La mayoría de las personas construyen sistemas de calefacción que funcionen perfectamente desde el momento en que se encienden. Eso está bien para demostraciones, pero es un verdadero desastre en el mundo real.
La verdad es que, con el tiempo, los elementos calefactores se rompen. Cuando eso ocurre durante una producción en curso, no se puede permitir gastar medio día desmontando todo el sistema solo para reemplazar una pieza. Por eso hemos optado por un diseño modular. Queremos que el reemplazo sea algo sencillo, sin necesidad de realizar grandes reparaciones.
Evitar la acumulación de suciedad (el estándar IP65)

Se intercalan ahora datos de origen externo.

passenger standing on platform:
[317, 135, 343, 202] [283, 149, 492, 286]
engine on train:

Nuestros módulos están diseñados según los estándares IP65. En términos sencillos, son a prueba de polvo y pueden resistir un chorro de agua sin problemas.
En una fábrica caótica, el polvo y la suciedad pueden causar problemas en los contactos eléctricos. Al mantener los elementos infrarrojos dentro de sus marcos modulares sellados, evitamos que la suciedad entre en contacto con ellos. Además, no es necesario manipular los cables del sistema completo. Basta con sacar el módulo defectuoso, colocar uno nuevo, conectar los conectores y listo.
El equilibrio entre funcionalidad y complejidad
Nada es perfecto. Los sistemas modulares tienen más puntos de conexión que aquellos que están conectados de forma permanente. Eso representa un compromiso: se obtiene una velocidad increíble cuando algo se rompe, pero hay que tener cuidado con cómo funcionan esos conectores. Utilizamos terminales resistentes para evitar caídas de voltaje o sobrecalentamiento de las piezas. Y si se utilizan lámparas de onda corta de alta potencia, nos aseguramos de que los cables internos puedan soportar el calor generado. Sin atajos.
Cómo es realmente el mantenimiento
El mantenimiento no debería ser como una operación eléctrica complicada. Con este diseño, el técnico no necesita pasar horas recalibrando todo el sistema solo porque una lámpara se ha roto. Basta con reemplazar el módulo, verificar su sellado y encender el interruptor. Así, lo que tomaría horas se convierte en unos minutos de trabajo. Menos tiempo de inactividad, menos estrés y un equipo mucho más contento.